[Исходный отрывок]

Путешествие из Вильно в Кенигсберг, которое Удино проделал в коляске, оказалось небольшой эпопеей, о которой его верная жена, постоянно ухаживавшая за ним, рассказала одну из самых красочных историй, описывавших отступление.
Намного опередив основной поток беглецов, две повозки после переправы через реку направились в Гумбиннен и вскоре потеряли друг друга, так как замыкающая повозка, в которой ехал дядя мадам Удино, сломалась и ее пришлось чинить.
Вечером того дня, когда это случилось, основная повозка свернула с дороги и нашла приют в замке литовской графини, с которой познакомилась чета Удино. Хозяйка радушно приняла их, но еще у двери предупредила, что в замке свирепствует тиф и семь человек уже умерли от этой болезни. Предпочтя тиф ночи в снегу, маршал и его сопровождавшие остались ночевать, а затем, выехав рано утром, добрались до Гумбиннена 11 декабря, за три дня до того, как Ней переправился через Неман. Здесь наконец-то нашлась еда, им подали суп, бифштексы и картофель. «Какой это был банкет, дети мои!» — восклицает мадам Удино в своих мемуарах.
Между Гумбинненом и Кенигсбергом отряд маршала стали догонять другие беглецы, и те из них, кто не был ранен, нанесли выздоравливавшему Удино визит, чтобы выразить свое соболезнование. Маршал принял их за дезертиров и приказал разыскать командиров войсковых частей, стоявших на Висле. Нужно было быть отважным человеком, чтобы сообщить маршалу о прекращении существования армии. Он не допускал этой мысли и отправлял каждого горевестника прочь, надавав пощечин, ворча и сожалея, что сам не может сесть на лошадь и повести солдат в бой. Одному полковнику, который, стоя у кровати, продолжал гнусаво говорить ему плохие новости, маршал сказал: «Ради всего святого, очистите нос!»
Рана Удино, несмотря на свою тяжесть, продолжала заживать. Шаг за шагом маршал и его сопровождавшие продолжали свой путь через Бранденбург, Данциг, Берлин и, наконец, Майнц. Куда бы они ни приезжали, везде их встречали с почтением, за исключением одного города в Пруссии, где ликовавшая толпа праздновала поражение Наполеона под окном Удино. Во время своего путешествия они повстречали других уцелевших, среди которых были генерал Пажоль, больной тифом, и генерал Рапп с отмороженными ушами. Они пересекли Одер по очень тонкому, трещавшему под колесами повозки льду. В Берлине их ждала встреча с сыном Удино Виктором, оставленным в Вильно, который отпраздновал воссоединение с семьей, подарив мадам Удино прекрасное муслиновое платье, сделанное в Британии. Как это платье проникло в Берлин, минуя соглашения о континентальной блокаде, и оказалось на витрине магазина, было неизвестно.

[/Исходный отрывок]
[Исходные данные]

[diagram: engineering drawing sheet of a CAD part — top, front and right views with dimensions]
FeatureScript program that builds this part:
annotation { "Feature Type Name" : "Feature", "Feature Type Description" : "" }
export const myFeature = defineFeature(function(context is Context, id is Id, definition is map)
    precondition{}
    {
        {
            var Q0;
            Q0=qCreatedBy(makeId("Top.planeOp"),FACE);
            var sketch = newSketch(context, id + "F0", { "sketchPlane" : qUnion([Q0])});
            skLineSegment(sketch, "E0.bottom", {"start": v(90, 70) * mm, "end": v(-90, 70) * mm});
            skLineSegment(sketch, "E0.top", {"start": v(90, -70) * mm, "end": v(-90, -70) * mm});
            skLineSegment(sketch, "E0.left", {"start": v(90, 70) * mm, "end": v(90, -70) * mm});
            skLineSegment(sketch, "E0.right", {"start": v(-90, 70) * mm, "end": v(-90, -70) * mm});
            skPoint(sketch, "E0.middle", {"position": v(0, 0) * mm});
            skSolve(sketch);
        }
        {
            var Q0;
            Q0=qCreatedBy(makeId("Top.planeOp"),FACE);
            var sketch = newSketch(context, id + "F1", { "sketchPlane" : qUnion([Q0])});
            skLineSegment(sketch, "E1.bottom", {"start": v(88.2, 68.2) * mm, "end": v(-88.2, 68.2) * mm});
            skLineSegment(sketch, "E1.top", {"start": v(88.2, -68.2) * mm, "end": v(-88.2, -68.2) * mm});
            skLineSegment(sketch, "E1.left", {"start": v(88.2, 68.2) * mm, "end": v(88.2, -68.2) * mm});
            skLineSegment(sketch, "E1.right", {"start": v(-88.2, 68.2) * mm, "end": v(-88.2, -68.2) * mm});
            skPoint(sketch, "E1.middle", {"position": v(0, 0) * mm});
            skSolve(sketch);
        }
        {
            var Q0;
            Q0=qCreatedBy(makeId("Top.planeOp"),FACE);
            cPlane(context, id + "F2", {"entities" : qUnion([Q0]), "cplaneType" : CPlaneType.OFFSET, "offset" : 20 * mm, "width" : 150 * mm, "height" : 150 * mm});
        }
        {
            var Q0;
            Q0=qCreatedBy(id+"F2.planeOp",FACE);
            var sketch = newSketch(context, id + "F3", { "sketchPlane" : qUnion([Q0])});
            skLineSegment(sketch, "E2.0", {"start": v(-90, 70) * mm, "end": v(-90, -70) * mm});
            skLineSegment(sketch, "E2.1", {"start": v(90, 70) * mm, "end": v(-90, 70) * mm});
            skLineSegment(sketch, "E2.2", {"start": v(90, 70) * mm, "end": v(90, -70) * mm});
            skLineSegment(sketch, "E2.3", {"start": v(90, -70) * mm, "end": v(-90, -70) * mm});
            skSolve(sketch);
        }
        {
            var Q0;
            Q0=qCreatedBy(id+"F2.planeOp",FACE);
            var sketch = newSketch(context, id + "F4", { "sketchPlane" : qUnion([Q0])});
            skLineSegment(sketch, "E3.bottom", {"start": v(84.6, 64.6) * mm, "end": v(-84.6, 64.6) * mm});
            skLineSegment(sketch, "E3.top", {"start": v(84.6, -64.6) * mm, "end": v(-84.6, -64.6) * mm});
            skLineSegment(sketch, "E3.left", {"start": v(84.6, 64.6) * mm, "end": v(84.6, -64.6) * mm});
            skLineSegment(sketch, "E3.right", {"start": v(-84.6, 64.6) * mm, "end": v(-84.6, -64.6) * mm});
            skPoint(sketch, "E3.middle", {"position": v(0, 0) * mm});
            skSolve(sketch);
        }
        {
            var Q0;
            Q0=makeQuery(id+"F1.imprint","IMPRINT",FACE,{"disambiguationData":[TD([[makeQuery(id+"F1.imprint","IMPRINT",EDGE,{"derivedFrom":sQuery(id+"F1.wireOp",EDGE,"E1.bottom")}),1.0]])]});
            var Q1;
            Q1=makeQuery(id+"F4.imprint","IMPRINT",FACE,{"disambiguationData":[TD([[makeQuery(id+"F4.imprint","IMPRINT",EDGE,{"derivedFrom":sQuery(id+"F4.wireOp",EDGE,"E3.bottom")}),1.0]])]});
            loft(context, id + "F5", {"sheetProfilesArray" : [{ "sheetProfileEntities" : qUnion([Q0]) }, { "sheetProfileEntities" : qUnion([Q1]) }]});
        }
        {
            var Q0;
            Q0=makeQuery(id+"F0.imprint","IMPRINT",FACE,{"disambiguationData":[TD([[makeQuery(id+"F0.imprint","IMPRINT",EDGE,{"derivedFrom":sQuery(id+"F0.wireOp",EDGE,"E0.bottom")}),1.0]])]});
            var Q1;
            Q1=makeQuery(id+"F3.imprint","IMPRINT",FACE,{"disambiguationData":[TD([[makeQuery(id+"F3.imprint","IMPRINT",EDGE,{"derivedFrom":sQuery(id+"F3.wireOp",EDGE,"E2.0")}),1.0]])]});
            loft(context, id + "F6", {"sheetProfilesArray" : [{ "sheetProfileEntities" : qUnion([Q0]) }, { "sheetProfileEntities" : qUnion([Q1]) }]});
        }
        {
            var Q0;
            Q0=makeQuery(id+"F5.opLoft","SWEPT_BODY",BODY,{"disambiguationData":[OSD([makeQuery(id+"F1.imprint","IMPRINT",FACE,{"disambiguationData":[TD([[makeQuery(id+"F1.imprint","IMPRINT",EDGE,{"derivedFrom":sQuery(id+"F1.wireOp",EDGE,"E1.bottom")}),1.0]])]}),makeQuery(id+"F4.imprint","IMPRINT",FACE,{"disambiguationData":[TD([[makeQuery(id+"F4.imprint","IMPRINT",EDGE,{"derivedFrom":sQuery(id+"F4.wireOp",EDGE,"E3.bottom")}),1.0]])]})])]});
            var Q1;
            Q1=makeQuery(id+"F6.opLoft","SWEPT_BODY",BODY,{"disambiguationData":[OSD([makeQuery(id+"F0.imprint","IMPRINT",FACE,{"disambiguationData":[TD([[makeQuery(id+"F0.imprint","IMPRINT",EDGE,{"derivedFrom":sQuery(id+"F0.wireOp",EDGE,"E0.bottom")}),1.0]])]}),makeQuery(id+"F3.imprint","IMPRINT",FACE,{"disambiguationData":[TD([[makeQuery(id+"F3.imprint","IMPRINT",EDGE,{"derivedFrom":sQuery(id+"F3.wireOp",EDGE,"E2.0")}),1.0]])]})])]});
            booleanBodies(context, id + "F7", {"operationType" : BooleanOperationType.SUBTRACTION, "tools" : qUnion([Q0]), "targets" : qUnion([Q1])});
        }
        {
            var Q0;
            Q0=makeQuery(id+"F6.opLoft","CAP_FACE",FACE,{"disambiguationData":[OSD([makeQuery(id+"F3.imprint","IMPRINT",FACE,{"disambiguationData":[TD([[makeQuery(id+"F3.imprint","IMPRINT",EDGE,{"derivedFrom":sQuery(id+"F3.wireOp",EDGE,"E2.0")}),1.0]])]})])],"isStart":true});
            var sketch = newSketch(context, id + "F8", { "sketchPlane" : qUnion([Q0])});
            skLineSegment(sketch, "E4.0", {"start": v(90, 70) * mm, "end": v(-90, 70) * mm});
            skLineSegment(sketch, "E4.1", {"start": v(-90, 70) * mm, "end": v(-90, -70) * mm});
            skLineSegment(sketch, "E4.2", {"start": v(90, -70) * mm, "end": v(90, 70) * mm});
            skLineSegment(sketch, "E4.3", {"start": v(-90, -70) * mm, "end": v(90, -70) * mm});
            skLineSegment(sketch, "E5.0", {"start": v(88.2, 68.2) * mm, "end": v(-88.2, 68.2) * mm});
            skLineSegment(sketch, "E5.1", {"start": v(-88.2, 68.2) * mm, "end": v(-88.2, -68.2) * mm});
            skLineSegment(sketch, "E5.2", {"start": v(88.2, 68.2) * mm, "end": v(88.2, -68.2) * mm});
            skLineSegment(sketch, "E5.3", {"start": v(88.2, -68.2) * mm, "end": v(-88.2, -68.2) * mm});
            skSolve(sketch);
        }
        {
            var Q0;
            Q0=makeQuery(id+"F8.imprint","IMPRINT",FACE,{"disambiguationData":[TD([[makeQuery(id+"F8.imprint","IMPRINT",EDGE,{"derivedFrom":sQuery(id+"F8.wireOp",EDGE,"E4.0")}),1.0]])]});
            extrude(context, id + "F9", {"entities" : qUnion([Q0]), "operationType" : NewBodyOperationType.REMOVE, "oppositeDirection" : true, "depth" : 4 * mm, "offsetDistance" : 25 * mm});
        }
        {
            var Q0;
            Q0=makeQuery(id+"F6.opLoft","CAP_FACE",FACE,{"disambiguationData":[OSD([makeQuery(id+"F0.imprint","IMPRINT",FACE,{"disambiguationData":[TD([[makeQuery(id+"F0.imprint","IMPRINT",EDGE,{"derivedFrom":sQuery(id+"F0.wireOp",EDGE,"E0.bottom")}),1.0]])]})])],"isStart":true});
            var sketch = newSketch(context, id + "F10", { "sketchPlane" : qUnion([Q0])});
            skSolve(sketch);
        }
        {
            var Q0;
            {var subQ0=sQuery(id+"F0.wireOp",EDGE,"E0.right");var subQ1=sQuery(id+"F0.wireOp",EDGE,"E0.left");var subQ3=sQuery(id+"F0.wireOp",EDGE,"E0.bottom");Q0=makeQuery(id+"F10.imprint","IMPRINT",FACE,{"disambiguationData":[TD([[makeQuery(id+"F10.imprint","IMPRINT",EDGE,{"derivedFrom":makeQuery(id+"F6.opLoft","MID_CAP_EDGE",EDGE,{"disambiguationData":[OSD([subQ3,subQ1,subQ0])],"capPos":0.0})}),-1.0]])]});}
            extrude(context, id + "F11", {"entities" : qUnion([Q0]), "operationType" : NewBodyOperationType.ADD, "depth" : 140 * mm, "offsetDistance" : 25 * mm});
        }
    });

[/Исходные данные]

#### Что нужно сделать
1. Перепишите без изменений фрагмент исходного отрывка: начните со слов «Вечером того дня, когда» и остановитесь после слов «в своих мемуарах.».
2. Чем, согласно отрывку об Удино, накормили маршала и его спутников в Гумбиннене?

#### Ответы по порядку
1.
Вечером того дня, когда это случилось, основная повозка свернула с дороги и нашла приют в замке литовской графини, с которой познакомилась чета Удино. Хозяйка радушно приняла их, но еще у двери предупредила, что в замке свирепствует тиф и семь человек уже умерли от этой болезни. Предпочтя тиф ночи в снегу, маршал и его сопровождавшие остались ночевать, а затем, выехав рано утром, добрались до Гумбиннена 11 декабря, за три дня до того, как Ней переправился через Неман. Здесь наконец-то нашлась еда, им подали суп, бифштексы и картофель. «Какой это был банкет, дети мои!» — восклицает мадам Удино в своих мемуарах.

2. Супом, бифштексами и картофелем.